O secretário de Fazenda, Rafael Fonteles foi até a Assembleia Legislativa na manhã desta segunda-feira (23), para explicar aos deputados os pedidos de empréstimo no valor de R$ 3,3 bilhões, o maior montante já solicitado pelo Estado. Após quase duas horas de fala na sala de Comissão de Constituição e Justiça da Assembleia, Rafael Fonteles defendeu a aprovação das mensagens em que o Poder Executivo pede a autorização para contrair os empréstimos.
Fonteles disse que investidores chineses serão responsáveis pelo empréstimo de R$ 1,5 bilhão a ser obtido pelo Governo do Piauí junto ao Banco Brasil Plural (BBP).Questinado, o secretário também esclareceu dúvidas de parlamentares da oposição sobre a idoneidade do BBP para fazer o empréstimo, afirmando que a instituição financeira atuará como intermediará dos investidores chineses.

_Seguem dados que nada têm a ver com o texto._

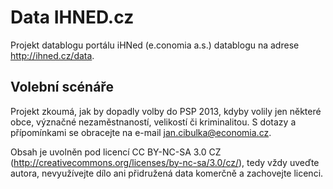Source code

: # Data IHNED.cz

Projekt datablogu portálu iHNed (e.conomia a.s.) datablogu na adrese http://ihned.cz/data.

Volební scénáře
--------------
Projekt zkoumá, jak by dopadly volby do PSP 2013, kdyby volily jen některé obce, význačné nezaměstnaností, velikostí či kriminalitou.
S dotazy a přípomínkami se obracejte na e-mail jan.cibulka@economia.cz.

Obsah je uvolněn pod licencí CC BY-NC-SA 3.0 CZ (http://creativecommons.org/licenses/by-nc-sa/3.0/cz/), tedy vždy uveďte autora, nevyužívejte dílo ani přidružená data komerčně a zachovejte licenci.
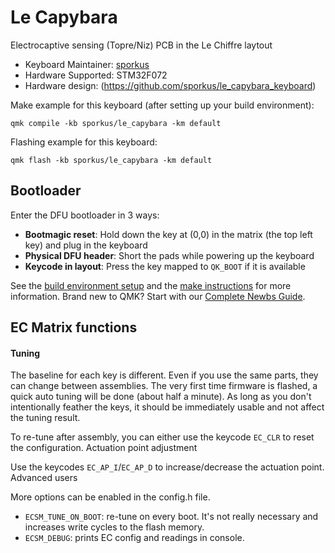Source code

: # Le Capybara

Electrocaptive sensing (Topre/Niz) PCB in the Le Chiffre laytout

* Keyboard Maintainer: [sporkus](https://github.com/sporkus)
* Hardware Supported: STM32F072
* Hardware design: (https://github.com/sporkus/le_capybara_keyboard)

Make example for this keyboard (after setting up your build environment):

    qmk compile -kb sporkus/le_capybara -km default

Flashing example for this keyboard:

    qmk flash -kb sporkus/le_capybara -km default

## Bootloader

Enter the DFU bootloader in 3 ways:
* **Bootmagic reset**: Hold down the key at (0,0) in the matrix (the top left key) and plug in the keyboard
* **Physical DFU header**: Short the pads while powering up the keyboard
* **Keycode in layout**: Press the key mapped to `QK_BOOT` if it is available

See the [build environment setup](https://docs.qmk.fm/#/getting_started_build_tools) and the [make instructions](https://docs.qmk.fm/#/getting_started_make_guide) for more information. Brand new to QMK? Start with our [Complete Newbs Guide](https://docs.qmk.fm/#/newbs).

## EC Matrix functions

#### Tuning

The baseline for each key is different. Even if you use the same parts, they can change between assemblies. The very first time firmware is flashed, a quick auto tuning will be done (about half a minute). As long as you don't intentionally feather the keys, it should be immediately usable and not affect the tuning result.

To re-tune after assembly, you can either use the keycode `EC_CLR` to reset the configuration.
Actuation point adjustment

Use the keycodes `EC_AP_I`/`EC_AP_D` to increase/decrease the actuation point.
Advanced users

More options can be enabled in the config.h file.

- `ECSM_TUNE_ON_BOOT`: re-tune on every boot. It's not really necessary and increases write cycles to the flash memory.
- `ECSM_DEBUG`: prints EC config and readings in console.

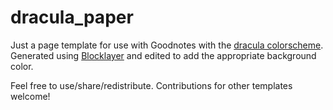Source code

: # dracula_paper
Just a page template for use with Goodnotes with the [dracula colorscheme](https://draculatheme.com/). Generated using [Blocklayer](https://www.blocklayer.com/graph-paper) and
edited to add the appropriate background color.

Feel free to use/share/redistribute. Contributions for other templates welcome!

“Estive em Hong Kong, na China, quando me reuni com os investidores e os recursos da operação de crédito já estão assegurados, faltando apenas a aprovação da lei pela Assembleia Legislativa”, assinalou ele, frisando que o dinheiro do empréstimo será aplicado na realização de obras em benefício da população.
Segundo Fonteles a decisão do Governo em pedir autorização para contrair empréstimo de R$ 1,2 bilhão para alongamento do prazo de pagamento de dívidas se dá porque o Estado será beneficiado com a redução nas taxas de juros. Ele confirmou que outra operação de crédito de R$ 100 milhões junto ao Banco do Brasil visa a melhoria da segurança pública no Estado com a aquisição de viaturas e outros equipamentos.
Em relação ao pedido de autorização para obtenção de empréstimo de R$ 500 milhões junto ao Banco Interamericano de Desenvolvimento (BID), Rafael Fonteles declarou que os recursos serão aplicados em projetos de preservação do meio ambiente, incluindo a construção de barragens. Segundo ele, além de autorização da Assembleia Legislativa, o empréstimo precisará ser aprovado pelo Senado.
Capacidade – Rafael Fonteles disse que, ao contrário de outros Estados, como Rio de Janeiro e São Paulo, que já comprometeram mais de 100% das Receitas Correntes Líquidas com o pagamento de dívidas, o Piauí aumentou a sua capacidade de endividamento. “Em 2015, o Piauí comprometia com o pagamento das dívidas consolidadas 57% das Receitas Correntes Líquidas e este percentual foi reduzido para 50%”, esclareceu ele.
O secretário da Fazenda disse ainda que o Piauí obteve nota B do Ministério da Economia, o que assegura o aval da União aos empréstimos que serão obtidos pelo Governo, à exceção da operação de crédito que será realizada com o Banco do Brasil. Ele explicou que a nota foi definida com base na liquidez, na poupança corrente e na capacidade de endividamento do Estado.
Rafael Fonteles declarou que o Piauí não dispõe de recursos para investimentos e que teria de fazer uma poupança durante vários anos para realização de obras. Para ele, é melhor o Governo realizar agora as operações de crédito e depois fazer a poupança de recursos para pagamento das instituições financeiras.
A reunião na CCJ foi presidida pelo deputado Nerinho (PTB), presidente da Comissão de Fiscalização e Controle, Finanças e Tributação, e contou com a presença do deputado Themístocles Filho (MDB), presidente da Assembleia Legislativa, e dos deputados Francisco Limma (PT), líder do Governo, Henrique Pires (MDB), João Madison, líder do MDB, Francisco Costa (PT), Flávio Nogueira Júnior (PDT), Teresa Britto (PV), Evaldo Gomes (Solidariedade), Hélio Isaías (Progressistas) e Janaína Marques (PTB).